== WHAT TO PRODUCE ==
Copy the lines from the start of the records below through the line containing "Менеджер идей", both included, and leave out the pictures.

== Dataset entries ==
+-------+
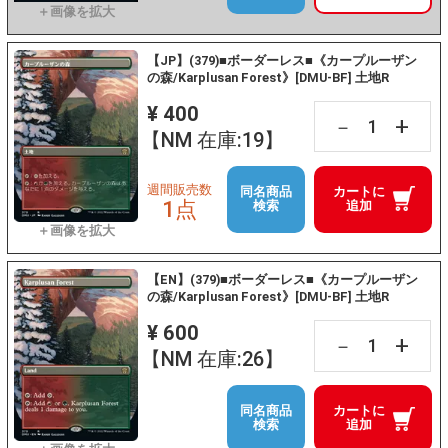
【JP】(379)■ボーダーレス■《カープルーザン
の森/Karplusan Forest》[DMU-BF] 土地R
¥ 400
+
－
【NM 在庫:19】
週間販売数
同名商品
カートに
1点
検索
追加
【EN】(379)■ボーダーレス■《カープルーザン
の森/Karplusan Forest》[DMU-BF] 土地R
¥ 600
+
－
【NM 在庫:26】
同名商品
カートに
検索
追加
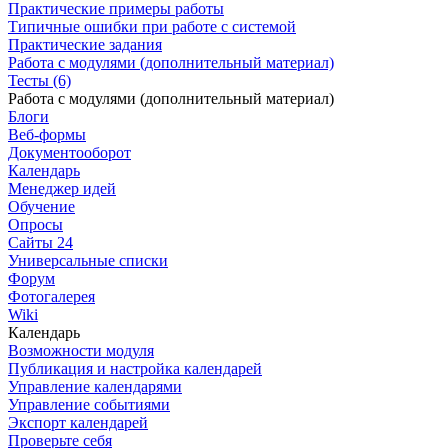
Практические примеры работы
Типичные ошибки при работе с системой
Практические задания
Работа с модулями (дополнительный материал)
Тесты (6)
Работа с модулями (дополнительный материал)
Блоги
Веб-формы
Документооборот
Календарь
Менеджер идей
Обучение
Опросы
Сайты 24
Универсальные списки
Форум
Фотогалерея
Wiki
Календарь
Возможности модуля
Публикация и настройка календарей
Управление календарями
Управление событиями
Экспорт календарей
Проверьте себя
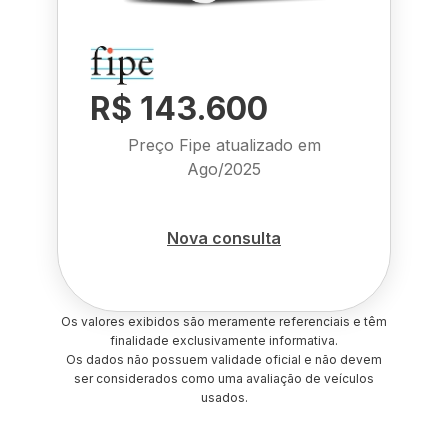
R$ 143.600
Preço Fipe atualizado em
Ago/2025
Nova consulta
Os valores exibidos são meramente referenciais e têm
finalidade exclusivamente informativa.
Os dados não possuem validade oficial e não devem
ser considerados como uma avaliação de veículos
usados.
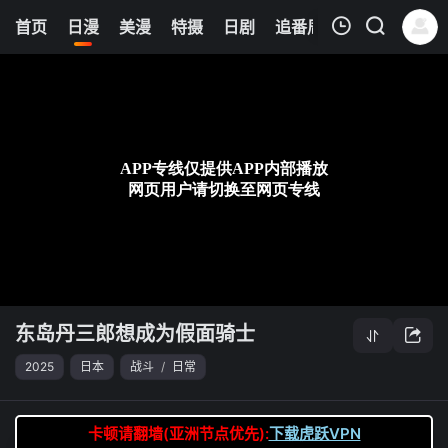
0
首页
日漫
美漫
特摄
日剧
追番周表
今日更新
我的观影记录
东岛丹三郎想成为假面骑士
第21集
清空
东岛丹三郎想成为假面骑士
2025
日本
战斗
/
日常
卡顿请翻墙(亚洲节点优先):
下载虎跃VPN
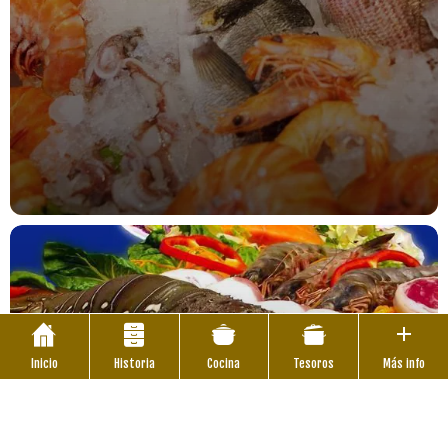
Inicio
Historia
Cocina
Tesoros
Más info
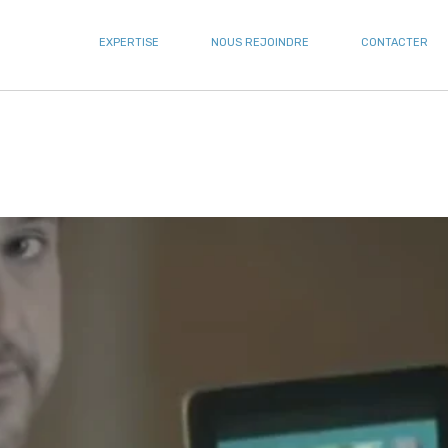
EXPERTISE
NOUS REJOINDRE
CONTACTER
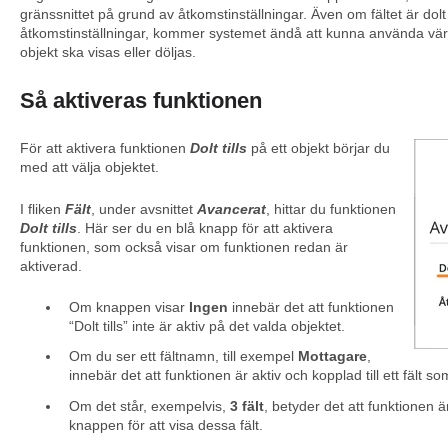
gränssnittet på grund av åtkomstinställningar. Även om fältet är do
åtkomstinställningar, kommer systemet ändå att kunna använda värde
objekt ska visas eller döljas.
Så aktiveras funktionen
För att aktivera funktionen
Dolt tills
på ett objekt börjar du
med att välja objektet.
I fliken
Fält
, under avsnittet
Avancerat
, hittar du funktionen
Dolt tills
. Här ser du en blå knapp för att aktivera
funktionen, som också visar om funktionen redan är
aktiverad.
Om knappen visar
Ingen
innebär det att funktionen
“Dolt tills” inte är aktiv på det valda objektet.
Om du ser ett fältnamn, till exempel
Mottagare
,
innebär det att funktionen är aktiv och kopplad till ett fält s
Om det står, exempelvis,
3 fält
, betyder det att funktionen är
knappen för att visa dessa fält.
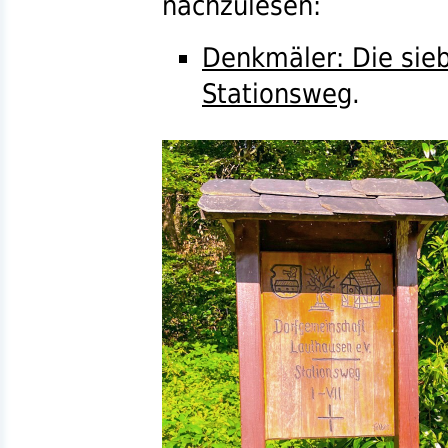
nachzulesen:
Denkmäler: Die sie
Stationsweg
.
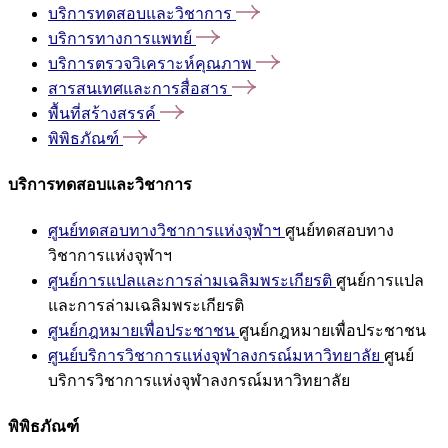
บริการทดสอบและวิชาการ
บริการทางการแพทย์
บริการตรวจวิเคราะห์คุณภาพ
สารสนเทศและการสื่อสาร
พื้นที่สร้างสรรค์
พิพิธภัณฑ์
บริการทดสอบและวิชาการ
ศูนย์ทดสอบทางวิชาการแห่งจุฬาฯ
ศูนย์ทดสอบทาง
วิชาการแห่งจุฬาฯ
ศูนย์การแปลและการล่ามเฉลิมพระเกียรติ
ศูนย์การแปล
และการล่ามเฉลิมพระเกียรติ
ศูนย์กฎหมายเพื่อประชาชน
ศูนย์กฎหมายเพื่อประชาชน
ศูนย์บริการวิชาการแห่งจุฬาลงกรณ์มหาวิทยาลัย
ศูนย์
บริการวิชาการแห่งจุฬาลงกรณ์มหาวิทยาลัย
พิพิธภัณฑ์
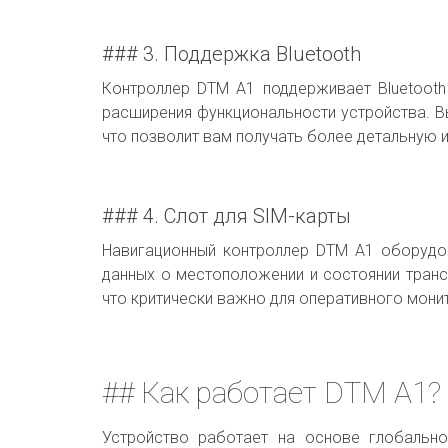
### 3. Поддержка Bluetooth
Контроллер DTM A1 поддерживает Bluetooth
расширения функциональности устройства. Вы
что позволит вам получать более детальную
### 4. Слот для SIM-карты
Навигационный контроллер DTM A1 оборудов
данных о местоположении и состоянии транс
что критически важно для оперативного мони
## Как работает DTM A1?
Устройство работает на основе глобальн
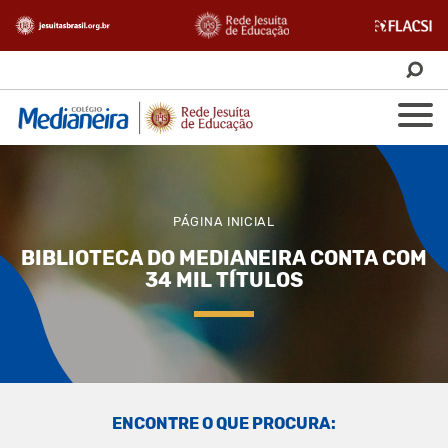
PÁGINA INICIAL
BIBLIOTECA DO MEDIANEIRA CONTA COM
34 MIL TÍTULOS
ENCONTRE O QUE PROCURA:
+-------+
== WRITTEN ANSWER ==
【JP】(379)■ボーダーレス■《カープルーザン
の森/Karplusan Forest》[DMU-BF] 土地R
¥ 400
+
－
【NM 在庫:19】
週間販売数
同名商品
カートに
1点
検索
追加
【EN】(379)■ボーダーレス■《カープルーザン
の森/Karplusan Forest》[DMU-BF] 土地R
¥ 600
+
－
【NM 在庫:26】
同名商品
カートに
検索
追加
Практические примеры работы
Типичные ошибки при работе с системой
Практические задания
Работа с модулями (дополнительный материал)
Тесты (6)
Работа с модулями (дополнительный материал)
Блоги
Веб-формы
Документооборот
Календарь
Менеджер идей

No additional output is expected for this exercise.